EXERCISE PROMPT: Retype the records below from their first line through the line containing "Picture 2: Top", and include nothing else.

EXERCISE MATERIALS:
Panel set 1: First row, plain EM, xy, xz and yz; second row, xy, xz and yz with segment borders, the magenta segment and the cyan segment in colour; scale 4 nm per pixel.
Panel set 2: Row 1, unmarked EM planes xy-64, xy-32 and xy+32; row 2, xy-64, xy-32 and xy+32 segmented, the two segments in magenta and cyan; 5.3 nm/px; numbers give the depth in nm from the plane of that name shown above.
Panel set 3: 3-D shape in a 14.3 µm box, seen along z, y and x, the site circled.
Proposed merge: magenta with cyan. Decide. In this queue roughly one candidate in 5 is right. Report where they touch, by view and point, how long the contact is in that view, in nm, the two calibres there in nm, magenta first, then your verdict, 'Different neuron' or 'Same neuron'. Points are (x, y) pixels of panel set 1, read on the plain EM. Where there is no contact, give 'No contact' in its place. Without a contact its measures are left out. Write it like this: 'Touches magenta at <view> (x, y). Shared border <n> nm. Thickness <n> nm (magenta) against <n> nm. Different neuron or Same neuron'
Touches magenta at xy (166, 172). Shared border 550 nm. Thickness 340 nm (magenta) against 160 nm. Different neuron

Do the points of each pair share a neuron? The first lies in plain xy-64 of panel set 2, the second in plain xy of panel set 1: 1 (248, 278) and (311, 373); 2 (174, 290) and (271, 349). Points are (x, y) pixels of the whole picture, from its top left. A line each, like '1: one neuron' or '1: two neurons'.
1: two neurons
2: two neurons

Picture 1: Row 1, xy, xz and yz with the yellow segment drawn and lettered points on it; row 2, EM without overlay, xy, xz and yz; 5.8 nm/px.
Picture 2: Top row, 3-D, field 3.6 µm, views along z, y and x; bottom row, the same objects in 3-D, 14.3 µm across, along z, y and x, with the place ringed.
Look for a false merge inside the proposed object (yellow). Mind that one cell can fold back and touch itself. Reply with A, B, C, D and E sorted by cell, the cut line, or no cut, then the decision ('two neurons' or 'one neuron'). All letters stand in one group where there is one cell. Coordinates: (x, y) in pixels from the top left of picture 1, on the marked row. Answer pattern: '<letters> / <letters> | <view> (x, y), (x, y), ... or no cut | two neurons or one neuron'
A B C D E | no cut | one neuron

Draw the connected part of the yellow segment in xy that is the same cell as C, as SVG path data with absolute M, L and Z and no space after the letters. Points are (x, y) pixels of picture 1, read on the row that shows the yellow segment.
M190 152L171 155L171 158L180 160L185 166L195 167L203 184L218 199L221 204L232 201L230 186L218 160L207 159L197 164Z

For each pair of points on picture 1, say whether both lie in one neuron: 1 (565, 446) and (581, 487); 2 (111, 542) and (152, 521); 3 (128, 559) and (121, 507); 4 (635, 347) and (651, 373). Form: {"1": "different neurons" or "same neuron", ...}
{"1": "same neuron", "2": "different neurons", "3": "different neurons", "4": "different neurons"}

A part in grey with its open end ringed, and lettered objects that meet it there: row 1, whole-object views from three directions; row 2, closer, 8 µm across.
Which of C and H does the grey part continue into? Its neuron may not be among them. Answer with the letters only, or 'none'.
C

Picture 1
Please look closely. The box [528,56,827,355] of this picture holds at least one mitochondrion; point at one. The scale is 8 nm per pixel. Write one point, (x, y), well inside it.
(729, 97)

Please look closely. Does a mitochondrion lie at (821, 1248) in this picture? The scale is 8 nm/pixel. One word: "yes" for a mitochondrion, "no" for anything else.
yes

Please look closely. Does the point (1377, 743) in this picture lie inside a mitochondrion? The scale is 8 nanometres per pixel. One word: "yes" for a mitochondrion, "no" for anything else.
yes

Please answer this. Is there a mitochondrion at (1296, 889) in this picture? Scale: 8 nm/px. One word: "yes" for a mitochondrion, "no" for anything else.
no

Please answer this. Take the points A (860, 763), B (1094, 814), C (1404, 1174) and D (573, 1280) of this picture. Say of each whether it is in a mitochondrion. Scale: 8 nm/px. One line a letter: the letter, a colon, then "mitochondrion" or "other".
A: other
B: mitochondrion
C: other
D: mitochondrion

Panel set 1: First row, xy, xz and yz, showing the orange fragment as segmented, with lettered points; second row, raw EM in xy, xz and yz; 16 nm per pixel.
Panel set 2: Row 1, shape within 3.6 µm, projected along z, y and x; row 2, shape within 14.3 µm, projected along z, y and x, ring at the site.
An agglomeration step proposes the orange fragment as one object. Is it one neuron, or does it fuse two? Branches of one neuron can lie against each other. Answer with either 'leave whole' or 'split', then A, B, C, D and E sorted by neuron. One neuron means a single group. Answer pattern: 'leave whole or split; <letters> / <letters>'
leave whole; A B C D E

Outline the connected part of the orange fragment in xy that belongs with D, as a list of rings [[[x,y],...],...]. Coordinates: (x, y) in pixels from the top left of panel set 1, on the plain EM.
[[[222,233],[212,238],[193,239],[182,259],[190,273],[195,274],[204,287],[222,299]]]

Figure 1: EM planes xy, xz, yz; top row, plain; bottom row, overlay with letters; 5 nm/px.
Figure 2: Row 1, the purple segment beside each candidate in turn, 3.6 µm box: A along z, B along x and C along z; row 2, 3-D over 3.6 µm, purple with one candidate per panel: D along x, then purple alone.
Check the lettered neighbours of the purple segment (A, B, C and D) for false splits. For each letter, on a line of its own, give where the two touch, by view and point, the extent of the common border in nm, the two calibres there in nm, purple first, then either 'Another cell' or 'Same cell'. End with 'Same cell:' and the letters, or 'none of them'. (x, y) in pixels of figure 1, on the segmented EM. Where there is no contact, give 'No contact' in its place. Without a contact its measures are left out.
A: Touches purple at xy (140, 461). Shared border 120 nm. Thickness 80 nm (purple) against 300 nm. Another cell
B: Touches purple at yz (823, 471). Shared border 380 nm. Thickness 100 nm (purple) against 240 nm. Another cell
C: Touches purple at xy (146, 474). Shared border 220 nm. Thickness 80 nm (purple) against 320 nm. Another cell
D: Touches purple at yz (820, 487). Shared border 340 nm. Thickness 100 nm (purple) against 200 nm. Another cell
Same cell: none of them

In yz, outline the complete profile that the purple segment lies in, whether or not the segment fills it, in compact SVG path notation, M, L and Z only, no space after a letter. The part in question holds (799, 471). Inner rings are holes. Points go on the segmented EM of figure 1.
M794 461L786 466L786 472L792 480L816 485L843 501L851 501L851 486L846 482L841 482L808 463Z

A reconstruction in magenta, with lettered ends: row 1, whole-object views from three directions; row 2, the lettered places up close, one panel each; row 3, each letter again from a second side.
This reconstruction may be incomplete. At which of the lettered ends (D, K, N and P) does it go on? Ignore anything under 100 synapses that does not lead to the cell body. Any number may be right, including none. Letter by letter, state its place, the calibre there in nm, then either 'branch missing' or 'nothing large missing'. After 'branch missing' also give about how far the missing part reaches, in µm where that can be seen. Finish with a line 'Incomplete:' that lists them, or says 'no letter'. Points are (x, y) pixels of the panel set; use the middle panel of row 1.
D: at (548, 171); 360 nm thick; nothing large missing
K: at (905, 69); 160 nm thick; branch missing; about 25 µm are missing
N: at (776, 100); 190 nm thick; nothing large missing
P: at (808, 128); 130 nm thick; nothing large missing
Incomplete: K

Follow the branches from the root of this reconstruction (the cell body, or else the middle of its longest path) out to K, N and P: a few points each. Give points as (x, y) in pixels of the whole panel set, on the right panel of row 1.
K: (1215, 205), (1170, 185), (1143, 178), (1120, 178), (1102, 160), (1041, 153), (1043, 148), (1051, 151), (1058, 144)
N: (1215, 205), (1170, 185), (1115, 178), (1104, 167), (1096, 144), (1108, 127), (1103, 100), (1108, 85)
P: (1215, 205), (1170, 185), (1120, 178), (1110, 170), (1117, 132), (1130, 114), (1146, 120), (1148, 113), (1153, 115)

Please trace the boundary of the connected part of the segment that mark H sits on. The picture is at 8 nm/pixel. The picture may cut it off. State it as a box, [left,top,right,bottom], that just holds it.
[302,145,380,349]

ANSWER:
Panel set 1: First row, plain EM, xy, xz and yz; second row, xy, xz and yz with segment borders, the magenta segment and the cyan segment in colour; scale 4 nm per pixel.
Panel set 2: Row 1, unmarked EM planes xy-64, xy-32 and xy+32; row 2, xy-64, xy-32 and xy+32 segmented, the two segments in magenta and cyan; 5.3 nm/px; numbers give the depth in nm from the plane of that name shown above.
Panel set 3: 3-D shape in a 14.3 µm box, seen along z, y and x, the site circled.
Proposed merge: magenta with cyan. Decide. In this queue roughly one candidate in 5 is right. Report where they touch, by view and point, how long the contact is in that view, in nm, the two calibres there in nm, magenta first, then your verdict, 'Different neuron' or 'Same neuron'. Points are (x, y) pixels of panel set 1, read on the plain EM. Where there is no contact, give 'No contact' in its place. Without a contact its measures are left out. Write it like this: 'Touches magenta at <view> (x, y). Shared border <n> nm. Thickness <n> nm (magenta) against <n> nm. Different neuron or Same neuron'
Touches magenta at xy (166, 172). Shared border 550 nm. Thickness 340 nm (magenta) against 160 nm. Different neuron

Do the points of each pair share a neuron? The first lies in plain xy-64 of panel set 2, the second in plain xy of panel set 1: 1 (248, 278) and (311, 373); 2 (174, 290) and (271, 349). Points are (x, y) pixels of the whole picture, from its top left. A line each, like '1: one neuron' or '1: two neurons'.
1: two neurons
2: two neurons

Picture 1: Row 1, xy, xz and yz with the yellow segment drawn and lettered points on it; row 2, EM without overlay, xy, xz and yz; 5.8 nm/px.
Picture 2: Top row, 3-D, field 3.6 µm, views along z, y and x; bottom row, the same objects in 3-D, 14.3 µm across, along z, y and x, with the place ringed.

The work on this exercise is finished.